Ninety-five percent of people in prison will be released—that’s more than 650,000 people every year. As they re-enter society, people with criminal backgrounds are deprived of employment opportunities and organizations are deprived of qualified talent, creating harmful consequences for millions of people."
Getting Talent Back to Work was launched in January 2019, and SHRM immediately got criticized for the inclusion of Koch Industries in the list of organizations agreeing to the pledge. Koch is run by the Koch brothers (Charles and David), who moonlight as political fundraisers/operatives on the Republican side of the aisle.
I discounted the criticism at the time due to the list of organizations beyond Koch Industries that signed the pledge. Any time you have the National Retail Federation and the National Restaurant Association sign off on a pledge to do something differently in the realm of employment, it’s meaningful. But seeing Johnny Taylor - a pretty dynamic mix of presenter and disrupter as the CEO of SHRM - go after the issue hard at SHRM made me want to dig in on the issue a bit.
So, I asked 15 Director/VP of HR types at SHRM National what they thought about “Getting Talent Back to Work.” Here’s a summary of what I heard:
1—Everyone understands the idea has merit. As our society has become more progressive, it’s clear that most of the people I talked to supported the spirit behind the pledge. Most of us believe in second chances.
2 –The devil, as it turns out is in the details. Here’s where it gets dicey. What jobs are available to those with criminal backgrounds? Concerns from my groups of HR Directors/VPs are raised where you would expect – in financial jobs, jobs which provide autonomy of work using expensive tools, etc. If we restrict access to only the lowest level jobs with limited risk, is attempting to employ those with criminal histories still meaningful?
3--Most feel there will be resistance to the idea across the leadership teams they belong to back at the home office related to the concept. While the HR leaders I spoke to get the intent of the Getting Talent Back to Work pledge, most indicated there would be friction and blocking activity as they tried to execute changes to existing policy related to hiring candidates with criminal histories.
4—Hiring Managers are also thought to be a major roadblock. As expected, most of the HR leaders I spoke to thought hiring managers would be less than supportive to this type of hiring policy change.
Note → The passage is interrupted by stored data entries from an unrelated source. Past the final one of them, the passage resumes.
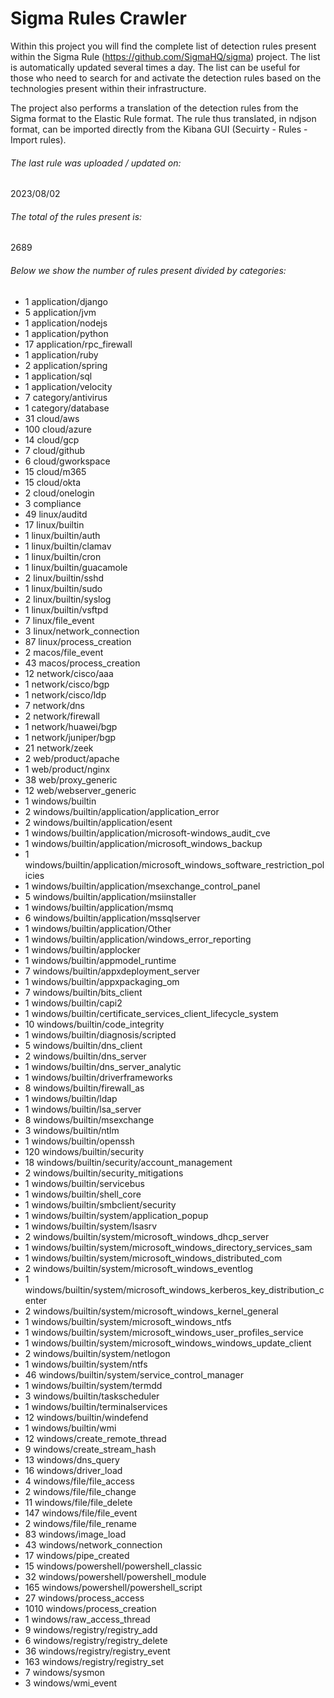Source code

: # Sigma Rules Crawler
Within this project you will find the complete list of detection rules present within the Sigma Rule (https://github.com/SigmaHQ/sigma) project. The list is automatically updated several times a day.
The list can be useful for those who need to search for and activate the detection rules based on the technologies present within their infrastructure.

The project also performs a translation of the detection rules from the Sigma format to the Elastic Rule format. The rule thus translated, in ndjson format, can be imported directly from the Kibana GUI (Secuirty - Rules - Import rules).


###### The last rule was uploaded / updated on:
2023/08/02
###### The total of the rules present is:
2689
###### Below we show the number of rules present divided by categories:
- 1 application/django
- 5 application/jvm
- 1 application/nodejs
- 1 application/python
- 17 application/rpc_firewall
- 1 application/ruby
- 2 application/spring
- 1 application/sql
- 1 application/velocity
- 7 category/antivirus
- 1 category/database
- 31 cloud/aws
- 100 cloud/azure
- 14 cloud/gcp
- 7 cloud/github
- 6 cloud/gworkspace
- 15 cloud/m365
- 15 cloud/okta
- 2 cloud/onelogin
- 3 compliance
- 49 linux/auditd
- 17 linux/builtin
- 1 linux/builtin/auth
- 1 linux/builtin/clamav
- 1 linux/builtin/cron
- 1 linux/builtin/guacamole
- 2 linux/builtin/sshd
- 1 linux/builtin/sudo
- 2 linux/builtin/syslog
- 1 linux/builtin/vsftpd
- 7 linux/file_event
- 3 linux/network_connection
- 87 linux/process_creation
- 2 macos/file_event
- 43 macos/process_creation
- 12 network/cisco/aaa
- 1 network/cisco/bgp
- 1 network/cisco/ldp
- 7 network/dns
- 2 network/firewall
- 1 network/huawei/bgp
- 1 network/juniper/bgp
- 21 network/zeek
- 2 web/product/apache
- 1 web/product/nginx
- 38 web/proxy_generic
- 12 web/webserver_generic
- 1 windows/builtin
- 2 windows/builtin/application/application_error
- 2 windows/builtin/application/esent
- 1 windows/builtin/application/microsoft-windows_audit_cve
- 1 windows/builtin/application/microsoft_windows_backup
- 1 windows/builtin/application/microsoft_windows_software_restriction_policies
- 1 windows/builtin/application/msexchange_control_panel
- 5 windows/builtin/application/msiinstaller
- 1 windows/builtin/application/msmq
- 6 windows/builtin/application/mssqlserver
- 1 windows/builtin/application/Other
- 1 windows/builtin/application/windows_error_reporting
- 1 windows/builtin/applocker
- 1 windows/builtin/appmodel_runtime
- 7 windows/builtin/appxdeployment_server
- 1 windows/builtin/appxpackaging_om
- 7 windows/builtin/bits_client
- 1 windows/builtin/capi2
- 1 windows/builtin/certificate_services_client_lifecycle_system
- 10 windows/builtin/code_integrity
- 1 windows/builtin/diagnosis/scripted
- 5 windows/builtin/dns_client
- 2 windows/builtin/dns_server
- 1 windows/builtin/dns_server_analytic
- 1 windows/builtin/driverframeworks
- 8 windows/builtin/firewall_as
- 1 windows/builtin/ldap
- 1 windows/builtin/lsa_server
- 8 windows/builtin/msexchange
- 3 windows/builtin/ntlm
- 1 windows/builtin/openssh
- 120 windows/builtin/security
- 18 windows/builtin/security/account_management
- 2 windows/builtin/security_mitigations
- 1 windows/builtin/servicebus
- 1 windows/builtin/shell_core
- 1 windows/builtin/smbclient/security
- 1 windows/builtin/system/application_popup
- 1 windows/builtin/system/lsasrv
- 2 windows/builtin/system/microsoft_windows_dhcp_server
- 1 windows/builtin/system/microsoft_windows_directory_services_sam
- 1 windows/builtin/system/microsoft_windows_distributed_com
- 2 windows/builtin/system/microsoft_windows_eventlog
- 1 windows/builtin/system/microsoft_windows_kerberos_key_distribution_center
- 2 windows/builtin/system/microsoft_windows_kernel_general
- 1 windows/builtin/system/microsoft_windows_ntfs
- 1 windows/builtin/system/microsoft_windows_user_profiles_service
- 1 windows/builtin/system/microsoft_windows_windows_update_client
- 2 windows/builtin/system/netlogon
- 1 windows/builtin/system/ntfs
- 46 windows/builtin/system/service_control_manager
- 1 windows/builtin/system/termdd
- 3 windows/builtin/taskscheduler
- 1 windows/builtin/terminalservices
- 12 windows/builtin/windefend
- 1 windows/builtin/wmi
- 12 windows/create_remote_thread
- 9 windows/create_stream_hash
- 13 windows/dns_query
- 16 windows/driver_load
- 4 windows/file/file_access
- 2 windows/file/file_change
- 11 windows/file/file_delete
- 147 windows/file/file_event
- 2 windows/file/file_rename
- 83 windows/image_load
- 43 windows/network_connection
- 17 windows/pipe_created
- 15 windows/powershell/powershell_classic
- 32 windows/powershell/powershell_module
- 165 windows/powershell/powershell_script
- 27 windows/process_access
- 1010 windows/process_creation
- 1 windows/raw_access_thread
- 9 windows/registry/registry_add
- 6 windows/registry/registry_delete
- 36 windows/registry/registry_event
- 163 windows/registry/registry_set
- 7 windows/sysmon
- 3 windows/wmi_event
With all that in mind, my takeaways after these conversations were simple. HR pros are open and welcome participating in Getting Talent Back to Work, but they’re also unclear about the best way to proceed in knocking down barriers that exist in their organizations.
That means Getting Talent Back to Work as a SHRM initiative has legs, but the next step in the program for SHRM will need to focus on helping HR leaders make the business case to skeptics back at the home office. While most of the HR pros I talked to were generally unaware of the toolkit that exists here, a review of the resources makes me recommend the toolkit will need to expand provide a base-level communications campaign that a normal HR leader could use to make presentations, send emails and general communicate the policy changes they're asking for.
The tools that exist are strong, and the next step probably needs to be ghostwritten materials that show an HR leader step-by-step what they can do to initiate change in their organizations.
I like what SHRM is doing in this area, and the fact they stayed on message at the national conference. The next step is to push HR leaders to take action inside their companies and start the necessary dialog.
Change is likely to be slow, but it's a conversation worth having.